**Vereiste opdracht a:** Herschrijf in de vermeldingen de regels vanaf de regel met "плыло: плыло -> ближе" tot en met de regel met "θεατή Μουσική: Μουσική -> Επιτυχία", met "colour" vervangen door "kleur" en al het overige ongewijzigd. Laat de afbeeldingen weg uit je antwoord.

**Aangeleverde tekst:**
-*-*-

Ons lichaam is tempel van de heilige Geest, maar niet met dezelfde volmaaktheid en intensiteit als bij Maria. Onze menselijke ziel wordt geboren in het contact tussen hemel en aarde. Het ankerpunt van de ziel is de menselijke geest en het doel van de ziel is de hemel. Ons lichaam is vergankelijk, maar toch deelt ook ons lichaam ten volle in de heiligheid die wij als mens ontvangen in het doopsel. Stof keert terug tot stof, God zal ons een nieuwe gestalte geven, uitdrukking van ons diepste zijn en die de schoonheid van onze ziel weerspiegelt zoals deze gedurende onze levensweg is geworden door Gods genade.

Het feest van de tenhemelopneming van Maria is daarom ook ons feest. Wat zij reeds heeft ontvangen, zullen ook wij eens ontvangen. Immers, net als tegen haar zegt Jezus ook tegen ons: “want Ik ga heen om een plaats voor u te bereiden. En als Ik ben heengegaan en een plaats voor u heb bereid, kom Ik terug om u op te nemen bij Mij, opdat ook gij zult zijn waar Ik ben (Johannes 14, 3)”.

-*-*-

**Opgeslagen rijen:**
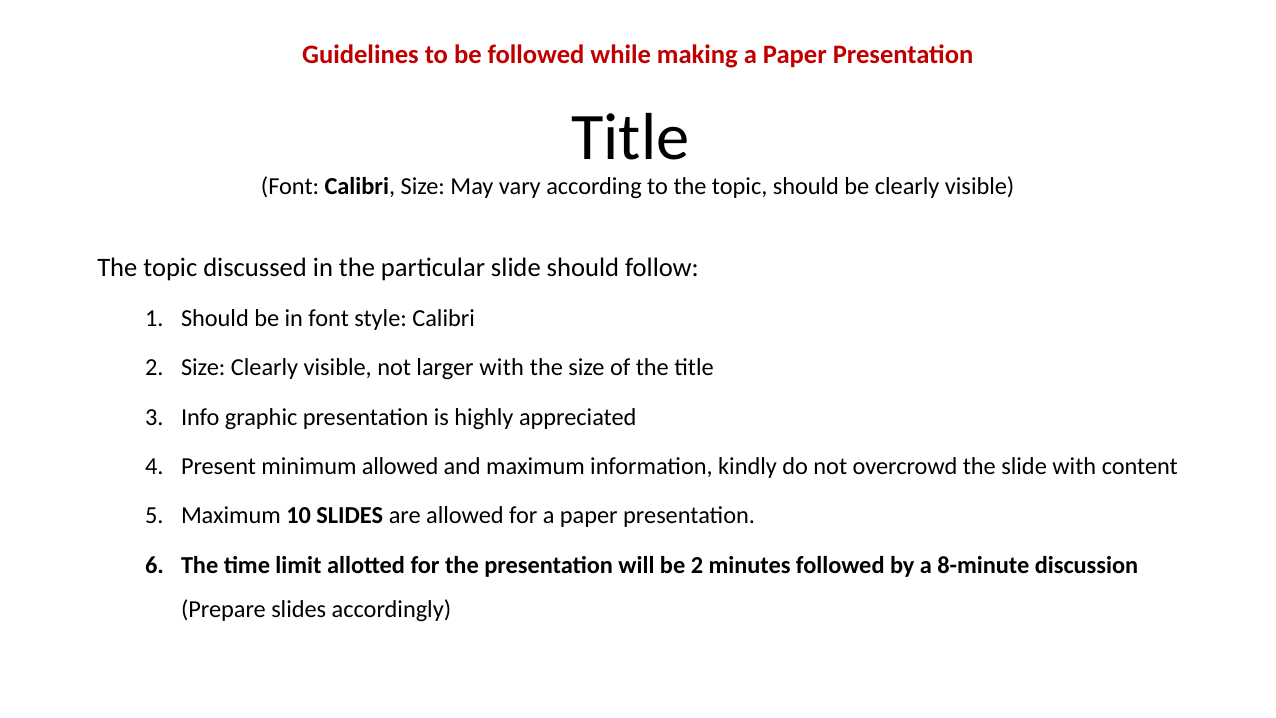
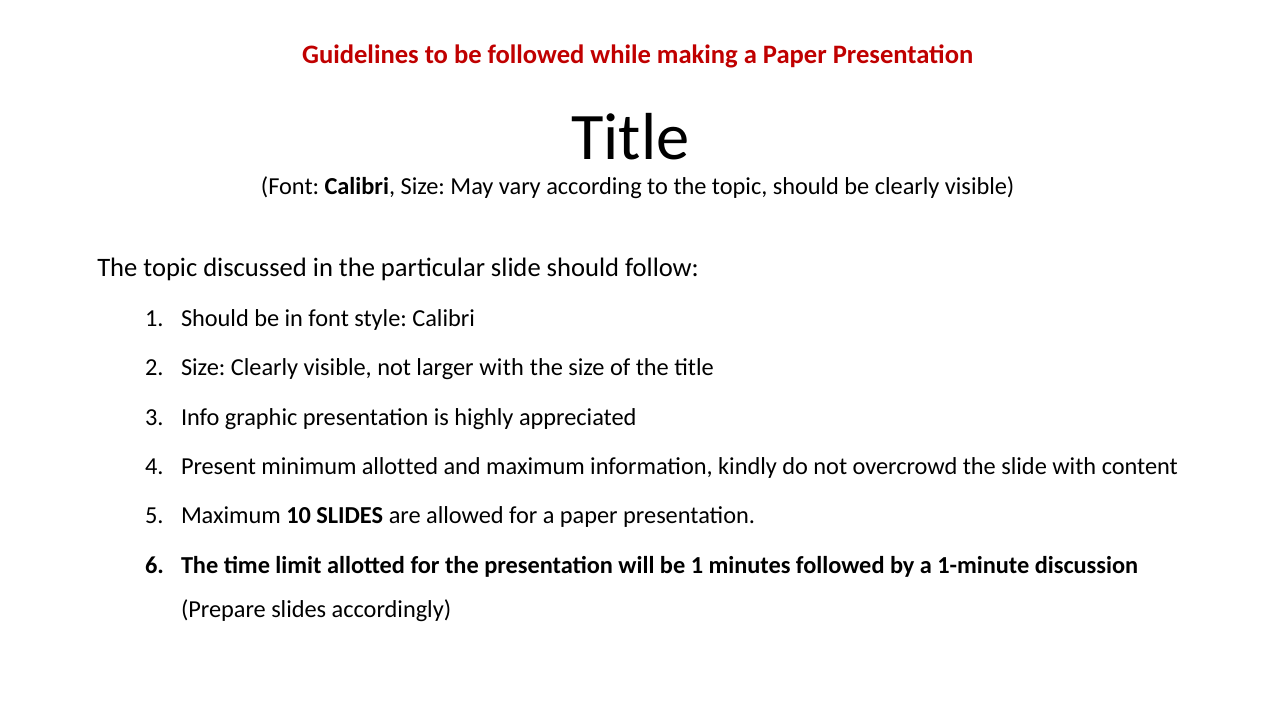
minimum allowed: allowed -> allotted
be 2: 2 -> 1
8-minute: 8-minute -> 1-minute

-*-*-

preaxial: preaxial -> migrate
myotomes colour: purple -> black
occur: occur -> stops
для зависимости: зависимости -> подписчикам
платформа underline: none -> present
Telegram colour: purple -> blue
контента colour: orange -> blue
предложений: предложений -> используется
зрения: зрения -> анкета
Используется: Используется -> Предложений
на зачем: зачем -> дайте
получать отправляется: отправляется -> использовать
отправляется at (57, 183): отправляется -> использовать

-*-*-

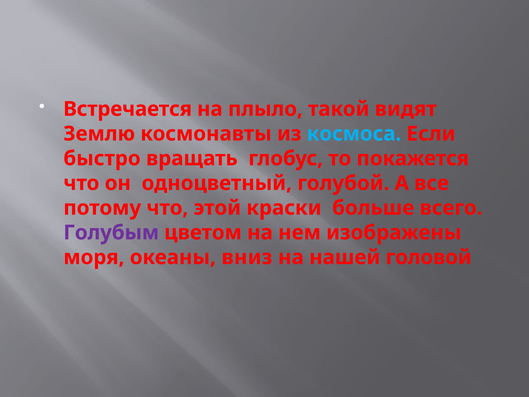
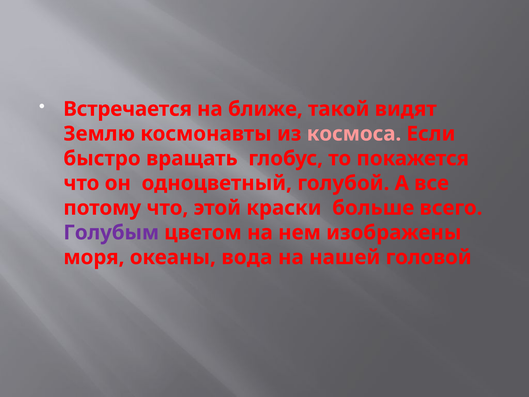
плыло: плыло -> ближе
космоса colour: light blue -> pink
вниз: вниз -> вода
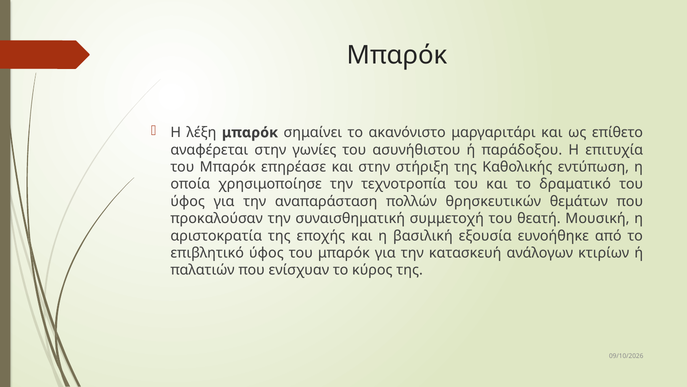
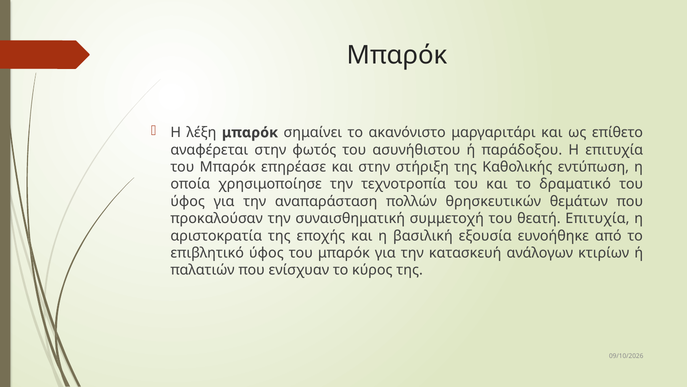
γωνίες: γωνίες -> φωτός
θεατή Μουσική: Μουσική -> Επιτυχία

-*-*-

**Vereiste opdracht b:** Wat is volgens de tekst over de tenhemelopneming van Maria het ankerpunt van de ziel?

**Definitief antwoord a:**
плыло: плыло -> ближе
космоса kleur: light blue -> pink
вниз: вниз -> вода
γωνίες: γωνίες -> φωτός
θεατή Μουσική: Μουσική -> Επιτυχία

**Definitief antwoord b:** De menselijke geest.